This past December, while interviewing Juan Carlos López de Lacalle for a future article on Rioja’s best wineries, the iconoclastic owner of Artadi in Rioja Alavesa informed me that his highly respected winery would soon bow out of the Consejo Regulador for the Rioja wine region. On January 4, that’s exactly what Artadi did.
Such a move, on the surface, may seem like a big one. A winery known for making some of the finest wines in Rioja has chosen to forego using the Rioja name in order to operate freely and outside the rules of the region.
Without explicitly saying so, López de Lacalle, in that interview, insinuated that most of the rules set by the Rioja board, which oversees Spain’s second largest wine region after La Mancha, do not benefit or apply to a small-sized, quality-driven winery such as Artadi. According to López de Lacalle, regional regulations are instead geared toward the lowest common denominator: producers of large quantities of uncategorized Rioja wines or basic crianzas.
“Rioja produces [more than 400 million] bottles of wine per year; there are 600 wineries of all types and sizes. The traditional rules governing aging [crianza, reserva and gran reserva] don’t apply to us, and with production six times greater than 20 years ago and increasing every year, it is our belief that Rioja is losing its sense of terroir. The rules are not about precision, which is the opposite of our philosophy,” he said.
According to Juan Carlos López de Lacalle, regional regulations are instead geared toward the lowest common denominator: producers of large quantities of uncategorized Rioja wines or basic crianzas.

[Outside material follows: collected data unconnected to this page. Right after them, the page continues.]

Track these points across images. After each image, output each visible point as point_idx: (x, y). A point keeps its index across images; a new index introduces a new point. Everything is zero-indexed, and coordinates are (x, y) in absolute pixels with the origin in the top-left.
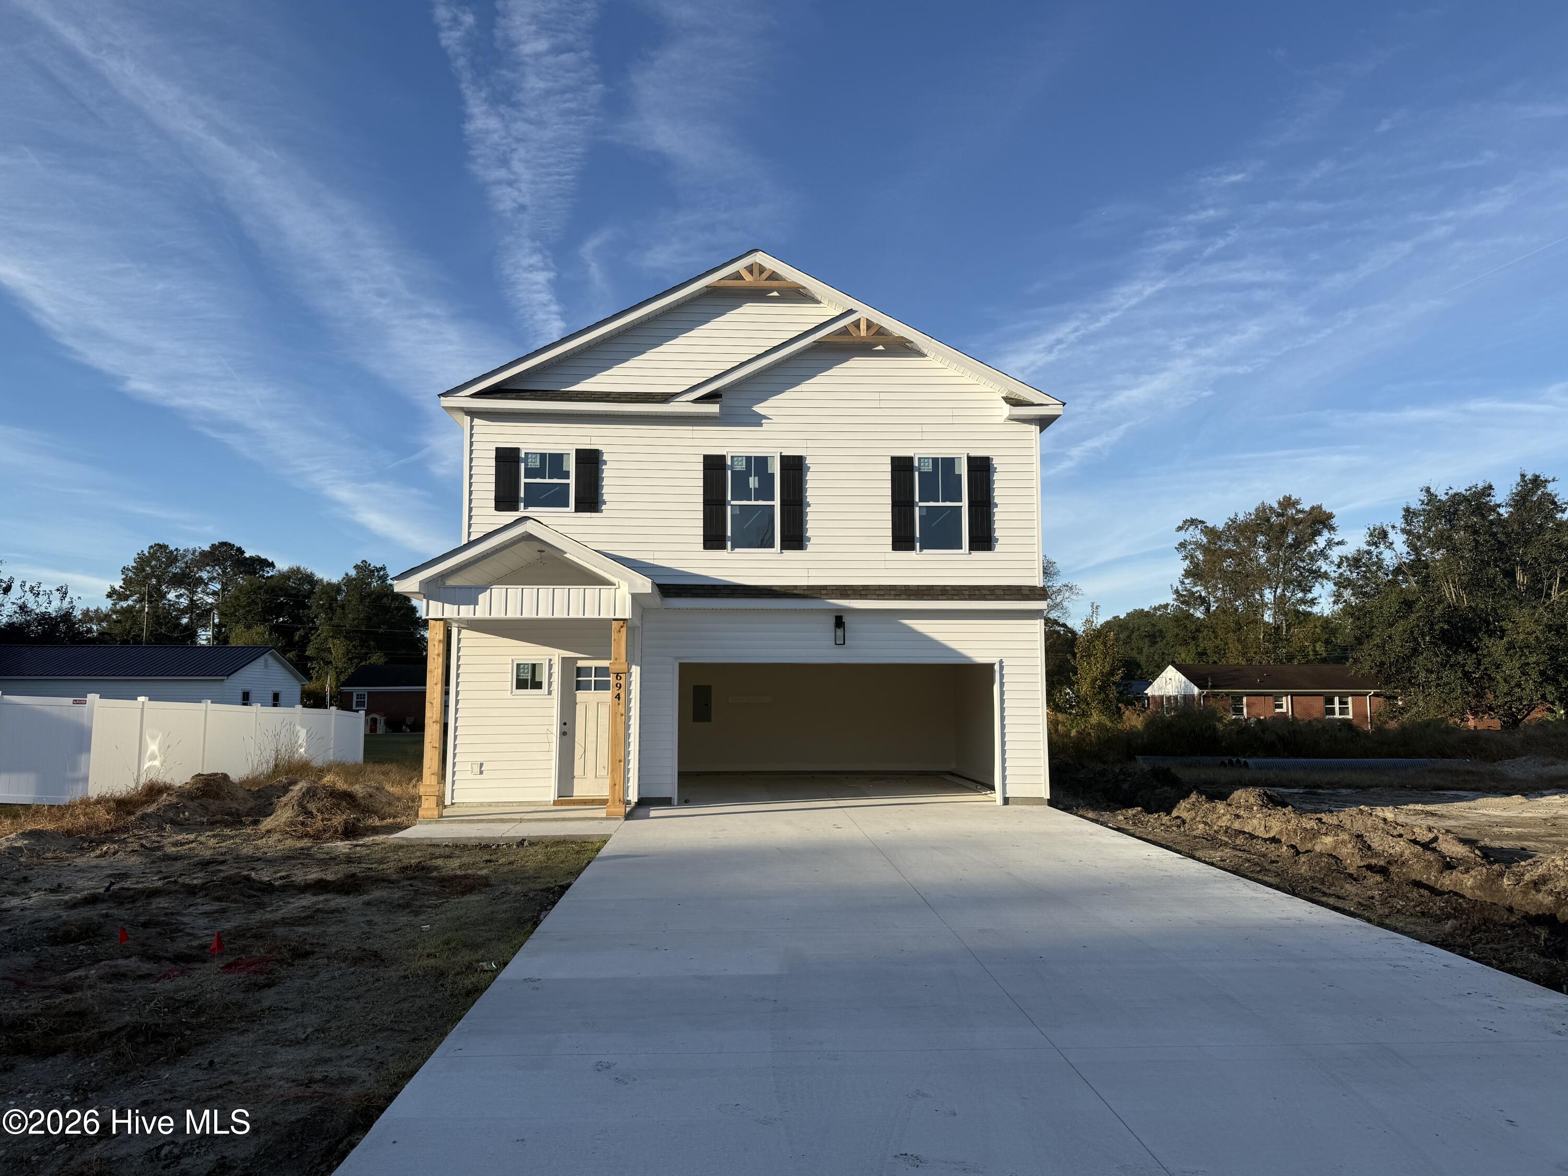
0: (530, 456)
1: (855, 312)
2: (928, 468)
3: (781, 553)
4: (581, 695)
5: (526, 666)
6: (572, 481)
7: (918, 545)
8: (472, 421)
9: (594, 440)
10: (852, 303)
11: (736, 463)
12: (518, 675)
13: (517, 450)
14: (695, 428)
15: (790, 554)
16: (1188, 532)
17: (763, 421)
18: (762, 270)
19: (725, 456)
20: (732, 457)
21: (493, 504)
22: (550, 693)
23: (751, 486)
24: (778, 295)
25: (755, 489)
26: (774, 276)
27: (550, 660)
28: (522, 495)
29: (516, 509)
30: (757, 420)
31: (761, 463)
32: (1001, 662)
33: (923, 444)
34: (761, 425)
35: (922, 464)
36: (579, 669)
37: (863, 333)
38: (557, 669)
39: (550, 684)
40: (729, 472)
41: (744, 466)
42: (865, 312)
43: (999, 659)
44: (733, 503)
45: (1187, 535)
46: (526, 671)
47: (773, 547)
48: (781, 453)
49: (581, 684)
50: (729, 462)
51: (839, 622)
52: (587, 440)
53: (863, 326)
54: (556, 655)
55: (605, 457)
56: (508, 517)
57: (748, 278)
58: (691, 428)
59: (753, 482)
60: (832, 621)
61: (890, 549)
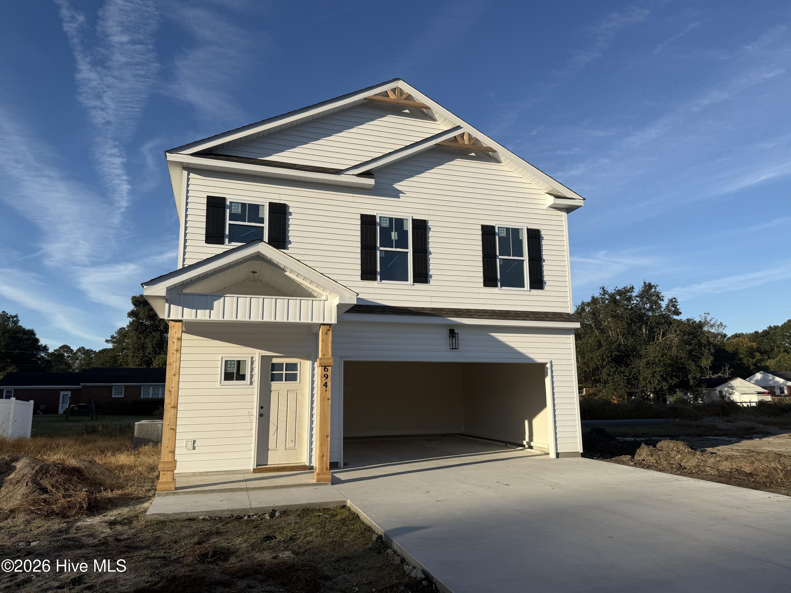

Kaboom! That cutting assessment of Rioja’s rules and regs hit like a cruise missile at the headquarters of the regional control board in Logroño. Rather than quietly accept Artadi’s decision, the association that governs the region and promotes Spain’s most renowned denominación de origen fired back, and with force.
“Aside from what [Artadi] may wish to represent, it is surprising that, after having built up a name thanks to both its own efforts and also undoubtedly to it belonging to Rioja, the [region] should suddenly cease to serve its interests,” said the Consejo in a statement. “It is also regrettable that the only justification given be veiled criticisms of a wine region whose success is undeniable.”
So now Artadi, which López de Lacalle founded in the village of Laguardia in 1985, and whose wines regularly score above 90 points in Wine Enthusiast, will go it alone. Certainly there is risk involved in what Artadi is doing; Rioja is an iconic wine region, both in Spain and on the global scale. Being able to put “Rioja” on the label of one’s wines would seem beneficial. But going forward, wines that cost between $100 and $300 a bottle—like La Poza de Ballesteros, El Carretil and Viña El Pison—will be known simply as Vino de Mesa Español, or “Spanish Table Wine.”
Personally, I don’t think this move will have impact on Artadi’s sales one way or the other. Artadi is not a winery that relies on volume to be profitable. Those who know Artadi’s wines and are not scared off by their prices will continue to enjoy López de Lacalle’s silky, delicious interpretations of Tempranillo regardless of what region they represent. Besides, in recent years we have seen Bodega Mustiguillo and Raventós i Blanc, top-shelf wineries in Utiel-Requena and the patchwork Cava D.O., respectively, do the same thing as Artadi has done, with seemingly no ill effects.
But I do find it a bit sad that one of my favorite wineries in Spain will no longer technically be a Rioja, even if that’s where the grapes are grown and the wines are made. What’s in a name? Soon we will find out.